In support of the action, the applicant invokes three pleas in law.

1.

First plea in law, alleging a manifest error of assessment and misuse of powers.

The applicant takes the view that the contested decision is vitiated by a manifest error of assessment concerning the interests of the service and concerning equivalence of posts. She seeks to argue that her reassignment to the post of adviser on modernisation of education was motivated not by the interests of the service but by her hierarchical superiors’ desire to isolate her professionally and to impose on her an anticipated disciplinary penalty. The decision is thus vitiated by a misuse of powers in so far as such an assignment is, moreover, contrary to the interests of the service, in view of the applicant’s areas of competence and the need to fill vacant Head of Unit posts within DG EAC.

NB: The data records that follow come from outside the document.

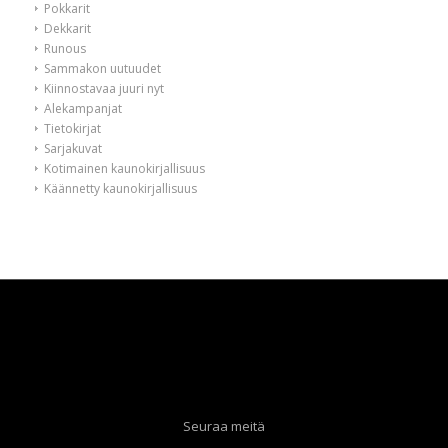
Pokkarit
Dekkarit
Runous
Sammakon uutuudet
Kiinnostavaa juuri nyt
Alekampanjat
Tietokirjat
Sarjakuvat
Kotimainen kaunokirjallisuus
Käännetty kaunokirjallisuus
Seuraa meitä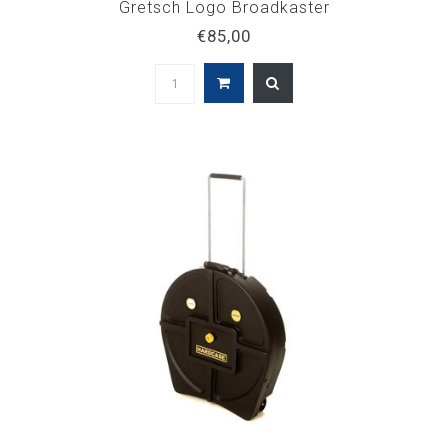
Gretsch Logo Broadkaster
€85,00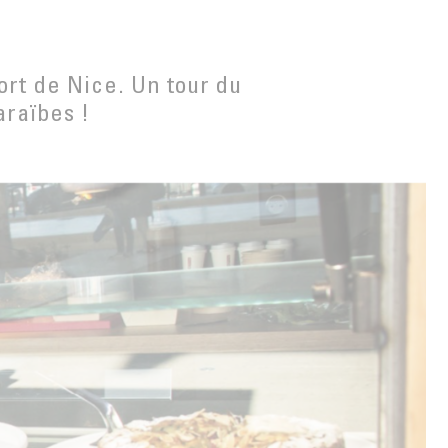
ort de Nice. Un tour du
araïbes !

She also takes the view that the reassignment did not observe the principle of equivalence of posts. The new tasks assigned to the applicant are, by their nature, their importance and their scope, below those conferred on an Adviser in Grade AD 13. Furthermore, the post does not correspond to a genuine need of the service, as required by Article 2 of Decision C(2008) 5029/2.

2.

Second plea in law, alleging infringement of the right to be heard and breach of the administration’s duty of care.

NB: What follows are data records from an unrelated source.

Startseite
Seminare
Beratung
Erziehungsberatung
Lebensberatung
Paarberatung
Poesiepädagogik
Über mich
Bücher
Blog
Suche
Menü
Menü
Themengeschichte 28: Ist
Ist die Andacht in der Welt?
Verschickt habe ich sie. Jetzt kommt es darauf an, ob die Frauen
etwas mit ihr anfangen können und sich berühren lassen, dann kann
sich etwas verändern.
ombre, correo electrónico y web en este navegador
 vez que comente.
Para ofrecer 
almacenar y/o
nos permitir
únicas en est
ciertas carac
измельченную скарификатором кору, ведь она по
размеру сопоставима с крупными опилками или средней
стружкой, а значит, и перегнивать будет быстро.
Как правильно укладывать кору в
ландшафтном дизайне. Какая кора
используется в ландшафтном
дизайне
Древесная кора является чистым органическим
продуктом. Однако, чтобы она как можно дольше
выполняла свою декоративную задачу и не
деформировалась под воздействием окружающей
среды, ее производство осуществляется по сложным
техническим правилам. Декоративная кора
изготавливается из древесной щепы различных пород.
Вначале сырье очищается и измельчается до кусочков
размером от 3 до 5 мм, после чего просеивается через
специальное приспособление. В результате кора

The applicant claims that the decision to reassign her was not adopted under conditions ensuring her right to be heard, since she was not placed in a position effectively to make known her views on the draft reassignment decision. In addition, she alleges a breach of the administration’s duty of care, since the Appointing Authority took no account whatsoever of the applicant’s interests and did not seek to achieve objectively a proper balance between the interests of the service and those of the applicant, inter alia by considering an assignment to a vacant Head of Unit post.

3.

Third plea in law, alleging infringement of Decision C(2008) 5029/2 of the European Commission of 9 August 2008 concerning the functions of Adviser.

The applicant claims an infringement of Decision C(2008) 5029/2, in its consolidated version of 7 July 2016, since DG EAC exceeded the allocated quota of advisers and failed to prove that the post of adviser on modernisation of education to which the applicant was reassigned is in fact lawful.